A mitologia de um medo

O medo de aranhas é desproporcional ao risco que elas oferecem. É o que garante Geoffrey Isbister, da Universidade de Newcastle, na Austrália. Em artigo publicado em 7 de agosto na revista The Lancet , ele revê a mitologia passada e presente em torno desses invertebrados.

Exemplar da aranha Loxosceles intermedia
(aranha-marrom). Foto: UFPR

Segundo o autor, poucas espécies podem nos causar algum mal e dificilmente sua mordida mata ou provoca morbidez grave. Mas essa não é a impressão geral, como mostra uma pesquisa feita em 1994 no Reino Unido. Entre 261 adultos consultados, 18% dos homens e 32% das mulheres confessaram que aranhas os deixam ansiosos, nervosos ou muito assustados.

Por que então o medo de aranhas se perpetua? O artigo apresenta três modelos para explicar o fenômeno. O primeiro, de inspiração darwinista, defende que se trata de um medo inato de possíveis ameaças à perpetuação da espécie. Isbister ressalta, no entanto, que a aracnofobia é característica sobretudo dos povos ocidentais — “muitas culturas reverenciam aranhas ou vêem-nas como símbolos de boa sorte”, afirma.

O segundo modelo atribui o temor ao condicionamento provocado por experiências negativas com esses animais. Não há, no entanto, evidências que comprovem essa hipótese. Já a explicação defendida pelo autor associa o medo à repulsa que as aranhas provocam, disseminada pelo convívio social.

Isbister aponta fatores históricos que alimentaram o medo de aranhas — como a história do tarantismo, doença surgida na cidade de Taranto (Itália) que teria acometido a Europa entre os séculos 15 e 17. Aranhas da espécie Lycosa tarantula foram acusadas de causar esse mal cujos sintomas eram suor, tremor, insônia, dor, rigidez corporal e fraqueza.

Curiosamente, acreditava-se que, para curar-se, o doente deveria dançar freneticamente durante quatro dias. Enquanto em alguns lugares a doença acabou associada à loucura por conta disso, em outros se tornou um pretexto para orgias ou festivais de dança, o que deu origem à famosa tarantela.

O passar dos tempos não extinguiu as crenças populares em torno das aranhas. “O mito atual afirma que muitas espécies são responsáveis por úlceras necróticas”, afirma Isbister. “O diagnóstico das mordidas de aranha ainda se baseia sobretudo em suspeitas e no medo desses animais.” Segundo ele, picadas de aranha podem causar o aracnidismo necrótico — patologia mal definida e caracterizada por necroses na pele.

Espécies do gênero Loxosceles seriam as causadoras das principais ocorrências desse mal. Esse é o gênero das aranhas-marrons ( L. intermedia ) que proliferaram nos últimos anos em Curitiba e foram responsáveis por mais de 3 mil picadas registradas. Isbister relata casos de necrose ocorridos em São Paulo nos anos 20, aparentemente causados por aranha-de-grama ( Lycosa raptoria ou L. erythrognatha ), comuns em locais desmatados e áreas urbanas. No entanto, um estudo de 1990 mostrou que, entre 515 casos de mordidas de aranhas dessa espécie, nenhum resultou em necrose.

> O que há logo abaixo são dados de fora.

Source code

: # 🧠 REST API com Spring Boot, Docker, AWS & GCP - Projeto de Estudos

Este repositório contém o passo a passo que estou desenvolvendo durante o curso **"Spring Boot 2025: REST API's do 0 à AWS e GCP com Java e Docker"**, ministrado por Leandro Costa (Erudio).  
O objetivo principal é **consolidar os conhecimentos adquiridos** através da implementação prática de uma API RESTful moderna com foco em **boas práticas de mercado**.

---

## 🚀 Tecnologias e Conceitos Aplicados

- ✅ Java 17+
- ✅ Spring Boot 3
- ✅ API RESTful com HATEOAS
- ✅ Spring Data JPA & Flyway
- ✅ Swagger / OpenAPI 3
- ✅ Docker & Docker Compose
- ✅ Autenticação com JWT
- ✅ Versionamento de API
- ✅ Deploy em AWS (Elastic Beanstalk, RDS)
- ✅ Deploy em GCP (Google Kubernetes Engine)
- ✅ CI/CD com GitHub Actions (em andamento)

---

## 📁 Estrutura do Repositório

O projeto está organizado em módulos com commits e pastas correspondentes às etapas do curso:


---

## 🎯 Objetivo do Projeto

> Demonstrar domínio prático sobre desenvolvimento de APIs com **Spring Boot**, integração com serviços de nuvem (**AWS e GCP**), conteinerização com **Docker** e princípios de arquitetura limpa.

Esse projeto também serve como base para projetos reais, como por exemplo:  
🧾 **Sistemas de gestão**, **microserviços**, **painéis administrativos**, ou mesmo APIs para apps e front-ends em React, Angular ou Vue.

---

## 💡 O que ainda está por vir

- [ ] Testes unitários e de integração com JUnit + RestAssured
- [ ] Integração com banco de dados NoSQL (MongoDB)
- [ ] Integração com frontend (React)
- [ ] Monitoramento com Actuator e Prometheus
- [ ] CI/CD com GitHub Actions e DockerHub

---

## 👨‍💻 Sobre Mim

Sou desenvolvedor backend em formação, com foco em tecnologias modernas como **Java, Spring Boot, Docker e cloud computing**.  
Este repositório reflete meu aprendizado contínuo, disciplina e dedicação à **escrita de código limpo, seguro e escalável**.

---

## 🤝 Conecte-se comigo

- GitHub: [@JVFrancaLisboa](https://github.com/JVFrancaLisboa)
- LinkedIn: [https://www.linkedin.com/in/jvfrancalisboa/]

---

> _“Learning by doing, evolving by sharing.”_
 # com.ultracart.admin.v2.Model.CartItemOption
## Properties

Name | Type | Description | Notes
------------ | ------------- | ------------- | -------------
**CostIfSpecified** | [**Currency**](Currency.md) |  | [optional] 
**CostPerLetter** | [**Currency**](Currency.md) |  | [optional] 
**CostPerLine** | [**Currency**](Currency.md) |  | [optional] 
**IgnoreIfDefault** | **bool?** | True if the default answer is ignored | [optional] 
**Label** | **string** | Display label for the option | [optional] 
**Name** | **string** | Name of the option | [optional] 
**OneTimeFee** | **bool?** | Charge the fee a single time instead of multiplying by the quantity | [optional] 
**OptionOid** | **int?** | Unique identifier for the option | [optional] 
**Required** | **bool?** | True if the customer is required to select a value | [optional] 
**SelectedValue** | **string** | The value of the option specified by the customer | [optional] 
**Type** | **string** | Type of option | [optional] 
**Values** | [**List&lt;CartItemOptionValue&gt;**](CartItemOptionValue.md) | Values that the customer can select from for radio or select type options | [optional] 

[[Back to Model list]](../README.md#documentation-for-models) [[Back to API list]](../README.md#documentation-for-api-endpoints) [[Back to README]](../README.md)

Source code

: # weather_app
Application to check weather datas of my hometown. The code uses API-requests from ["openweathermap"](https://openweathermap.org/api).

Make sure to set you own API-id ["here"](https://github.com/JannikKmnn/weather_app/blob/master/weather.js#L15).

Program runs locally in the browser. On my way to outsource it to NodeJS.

O autor defende que se investigue melhor a relação entre as mordidas de aranha e os casos de necrose antes de conclusões precipitadas. “Um amplo estudo australiano mostrou que é altamente improvável que úlceras necróticas resultem de mordidas de aranha”, alega. “Outras causas, como infecção bacteriana, que produzem necrose parecida com a de Loxosceles , não têm sido suficientemente investigadas pelos médicos, que preferem atribuir a necrose à picada de aranha”, corrobora o biólogo Rogério Bertani, do Instituto Butantan.